Doch ein sehr wichtiges Zitat erinnert uns: Spiel kann nur wahres Spiel in einer friedlichen, solidarischen Welt sein. Nicht der Krieg ist der Ernstfall, das ist schon die Folge einer Welt aus Widersprüchen. Sondern der Frieden ist der Ernstfall. Frieden zu leben und zu erhalten, das ist die wahre Herausforderung des Menschen, die wahre Leistung. Das ist der Gegensatz zum faschistischen Denken, das Frieden als Schwäche und Verfall sieht.

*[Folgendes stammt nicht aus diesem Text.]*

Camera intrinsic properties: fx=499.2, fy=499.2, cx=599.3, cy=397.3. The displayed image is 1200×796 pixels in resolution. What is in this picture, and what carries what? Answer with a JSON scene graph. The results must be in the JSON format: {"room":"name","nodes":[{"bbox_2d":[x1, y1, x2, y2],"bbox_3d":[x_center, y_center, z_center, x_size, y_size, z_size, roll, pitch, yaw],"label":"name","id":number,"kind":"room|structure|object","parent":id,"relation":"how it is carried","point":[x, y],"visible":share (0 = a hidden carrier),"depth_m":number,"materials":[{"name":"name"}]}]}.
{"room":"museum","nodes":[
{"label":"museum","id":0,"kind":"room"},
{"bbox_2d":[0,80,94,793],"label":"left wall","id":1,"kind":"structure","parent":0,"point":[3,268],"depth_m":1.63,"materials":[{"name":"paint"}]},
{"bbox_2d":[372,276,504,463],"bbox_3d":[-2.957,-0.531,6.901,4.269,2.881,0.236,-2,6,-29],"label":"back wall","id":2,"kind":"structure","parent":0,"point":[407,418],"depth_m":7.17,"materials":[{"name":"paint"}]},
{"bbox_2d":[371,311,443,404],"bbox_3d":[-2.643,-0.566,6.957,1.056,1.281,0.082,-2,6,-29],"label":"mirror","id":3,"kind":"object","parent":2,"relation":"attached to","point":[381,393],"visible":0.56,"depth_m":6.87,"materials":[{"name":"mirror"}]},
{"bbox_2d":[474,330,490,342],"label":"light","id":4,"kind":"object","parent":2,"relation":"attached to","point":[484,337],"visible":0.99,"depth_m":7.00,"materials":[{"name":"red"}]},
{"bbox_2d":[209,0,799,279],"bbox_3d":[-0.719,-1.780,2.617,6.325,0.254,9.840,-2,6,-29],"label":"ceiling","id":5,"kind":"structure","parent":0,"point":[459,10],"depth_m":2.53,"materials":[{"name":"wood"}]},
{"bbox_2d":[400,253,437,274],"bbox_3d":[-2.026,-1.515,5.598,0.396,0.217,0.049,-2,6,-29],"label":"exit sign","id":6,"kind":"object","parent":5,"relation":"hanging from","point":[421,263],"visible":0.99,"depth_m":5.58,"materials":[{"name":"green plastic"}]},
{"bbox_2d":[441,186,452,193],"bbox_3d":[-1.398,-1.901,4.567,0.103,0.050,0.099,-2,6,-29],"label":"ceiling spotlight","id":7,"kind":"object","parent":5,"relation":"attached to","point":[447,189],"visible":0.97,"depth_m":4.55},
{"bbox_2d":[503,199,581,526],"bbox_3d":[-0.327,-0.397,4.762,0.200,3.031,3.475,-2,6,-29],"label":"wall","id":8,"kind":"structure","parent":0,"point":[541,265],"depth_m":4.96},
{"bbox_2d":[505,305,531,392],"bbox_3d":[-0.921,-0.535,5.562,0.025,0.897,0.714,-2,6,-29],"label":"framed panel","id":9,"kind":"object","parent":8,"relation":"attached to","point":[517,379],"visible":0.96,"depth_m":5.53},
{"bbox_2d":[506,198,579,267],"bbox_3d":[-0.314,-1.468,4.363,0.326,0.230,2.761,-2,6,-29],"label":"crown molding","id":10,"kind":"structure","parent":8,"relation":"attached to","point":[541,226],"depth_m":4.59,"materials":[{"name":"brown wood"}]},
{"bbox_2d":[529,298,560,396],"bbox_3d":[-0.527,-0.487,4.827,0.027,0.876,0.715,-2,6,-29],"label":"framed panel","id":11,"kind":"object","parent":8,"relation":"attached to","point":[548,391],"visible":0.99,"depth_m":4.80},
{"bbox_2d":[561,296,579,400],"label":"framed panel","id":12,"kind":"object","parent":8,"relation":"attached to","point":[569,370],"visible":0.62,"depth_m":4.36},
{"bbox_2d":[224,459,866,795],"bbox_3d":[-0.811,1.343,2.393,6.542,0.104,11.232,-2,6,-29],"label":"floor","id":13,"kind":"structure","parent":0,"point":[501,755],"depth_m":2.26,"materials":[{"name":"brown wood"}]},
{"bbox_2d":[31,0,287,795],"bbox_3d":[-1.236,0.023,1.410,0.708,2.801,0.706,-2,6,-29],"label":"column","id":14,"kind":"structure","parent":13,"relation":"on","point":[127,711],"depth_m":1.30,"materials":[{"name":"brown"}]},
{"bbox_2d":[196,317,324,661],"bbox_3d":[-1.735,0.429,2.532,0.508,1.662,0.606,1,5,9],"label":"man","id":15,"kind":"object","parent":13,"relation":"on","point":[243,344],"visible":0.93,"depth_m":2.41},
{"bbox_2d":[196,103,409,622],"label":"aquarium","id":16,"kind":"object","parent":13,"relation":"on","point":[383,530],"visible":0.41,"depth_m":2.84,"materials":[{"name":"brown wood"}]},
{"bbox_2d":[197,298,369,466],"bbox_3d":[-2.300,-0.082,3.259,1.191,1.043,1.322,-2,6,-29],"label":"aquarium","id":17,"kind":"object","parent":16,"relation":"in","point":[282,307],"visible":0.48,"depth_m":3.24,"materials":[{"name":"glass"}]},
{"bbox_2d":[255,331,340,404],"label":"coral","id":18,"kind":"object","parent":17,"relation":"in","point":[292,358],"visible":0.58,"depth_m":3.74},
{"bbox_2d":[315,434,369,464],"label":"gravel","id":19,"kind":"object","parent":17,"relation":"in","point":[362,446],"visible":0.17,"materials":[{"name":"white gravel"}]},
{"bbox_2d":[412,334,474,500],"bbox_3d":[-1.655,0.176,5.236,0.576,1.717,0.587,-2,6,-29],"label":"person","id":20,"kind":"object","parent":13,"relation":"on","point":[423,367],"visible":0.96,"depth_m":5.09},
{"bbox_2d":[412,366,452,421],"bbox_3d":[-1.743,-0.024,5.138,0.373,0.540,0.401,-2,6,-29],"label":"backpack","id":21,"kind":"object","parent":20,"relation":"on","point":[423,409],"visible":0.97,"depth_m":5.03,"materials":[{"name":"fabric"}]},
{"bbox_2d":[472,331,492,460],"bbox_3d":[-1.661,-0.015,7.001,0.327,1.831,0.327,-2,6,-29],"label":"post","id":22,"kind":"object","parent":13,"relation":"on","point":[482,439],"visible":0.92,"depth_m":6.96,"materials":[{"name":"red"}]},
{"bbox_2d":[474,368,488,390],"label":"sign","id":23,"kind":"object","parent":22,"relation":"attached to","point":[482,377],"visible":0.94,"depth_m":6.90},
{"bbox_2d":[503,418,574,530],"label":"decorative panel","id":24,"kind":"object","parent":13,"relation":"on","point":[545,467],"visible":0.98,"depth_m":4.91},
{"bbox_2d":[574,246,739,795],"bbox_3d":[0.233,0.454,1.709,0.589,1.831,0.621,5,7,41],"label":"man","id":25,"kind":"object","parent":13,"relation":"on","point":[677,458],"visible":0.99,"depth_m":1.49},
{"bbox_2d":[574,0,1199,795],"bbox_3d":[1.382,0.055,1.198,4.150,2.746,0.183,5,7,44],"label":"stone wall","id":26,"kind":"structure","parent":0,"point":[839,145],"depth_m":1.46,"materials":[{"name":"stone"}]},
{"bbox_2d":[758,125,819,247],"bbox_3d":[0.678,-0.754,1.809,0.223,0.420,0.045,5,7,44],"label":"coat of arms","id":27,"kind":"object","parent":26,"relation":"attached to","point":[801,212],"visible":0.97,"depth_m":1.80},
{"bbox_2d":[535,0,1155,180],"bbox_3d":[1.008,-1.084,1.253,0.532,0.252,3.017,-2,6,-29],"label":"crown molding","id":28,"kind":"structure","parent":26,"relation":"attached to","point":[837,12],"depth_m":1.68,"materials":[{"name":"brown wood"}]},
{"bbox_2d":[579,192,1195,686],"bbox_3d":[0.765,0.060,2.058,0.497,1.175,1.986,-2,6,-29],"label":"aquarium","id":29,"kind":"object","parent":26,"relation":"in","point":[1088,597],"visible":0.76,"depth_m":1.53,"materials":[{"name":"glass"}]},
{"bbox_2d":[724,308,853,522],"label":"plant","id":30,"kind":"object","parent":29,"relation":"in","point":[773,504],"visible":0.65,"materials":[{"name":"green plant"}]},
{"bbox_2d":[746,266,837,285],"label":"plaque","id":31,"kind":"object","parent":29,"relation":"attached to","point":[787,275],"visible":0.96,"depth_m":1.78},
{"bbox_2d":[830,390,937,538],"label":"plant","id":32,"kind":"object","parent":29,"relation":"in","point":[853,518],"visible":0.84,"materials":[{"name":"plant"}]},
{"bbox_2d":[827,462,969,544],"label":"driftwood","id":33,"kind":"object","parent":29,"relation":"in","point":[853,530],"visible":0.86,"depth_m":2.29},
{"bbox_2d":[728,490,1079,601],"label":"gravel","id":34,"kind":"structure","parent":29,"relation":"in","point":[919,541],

Wahrheit in einer Demokratie zu finden – durch Dialog, durch Argumente (im Sinne eines positiven Agon) – ist eine ernsthafte Aufgabe. Sie erfordert Vernunft, Mut und die Bereitschaft, sich mit Widersprüchen auseinanderzusetzen. Aber gerade dieses Ringen um Wahrheit und Gerechtigkeit schafft den Boden, auf dem freies Spiel, wahre Muße und echte menschliche Entfaltung möglich werden.
Heute sind Kinder oft längst ihres freien Spiels beraubt. Sie kämpfen mit dem Druck und den Spannungen der Gesellschaft, noch bevor sie sie verstehen. Sie sollen schon früh zu „Siegern“ in diesem kranken Spiel werden, anstatt sich frei zu entfalten. Das ist nicht Spiel, das ist Dressur.
Echtes Spiel ist nur in Freiheit möglich. Aber wir leben in einem System, das auf Machtkämpfen, Unterdrückung und der Illusion basiert, dass Glück im Gewinnen und Konsum liegt.
Wir müssen lernen, die Spiele, die uns aufgezwungen werden, zu durchschauen. Wir müssen uns die Fähigkeit zum staunenden, kritischen, philosophischen Denken zurückerobern – die Fähigkeit zum „Kind sein“ im besten Sinne. Das ist der Weg zur Muße, zur Autonomie und zur Möglichkeit, eine Welt zu gestalten, in der nicht die Spiele der Mächtigen, sondern wahres, freies, solidarisches Spiel möglich ist.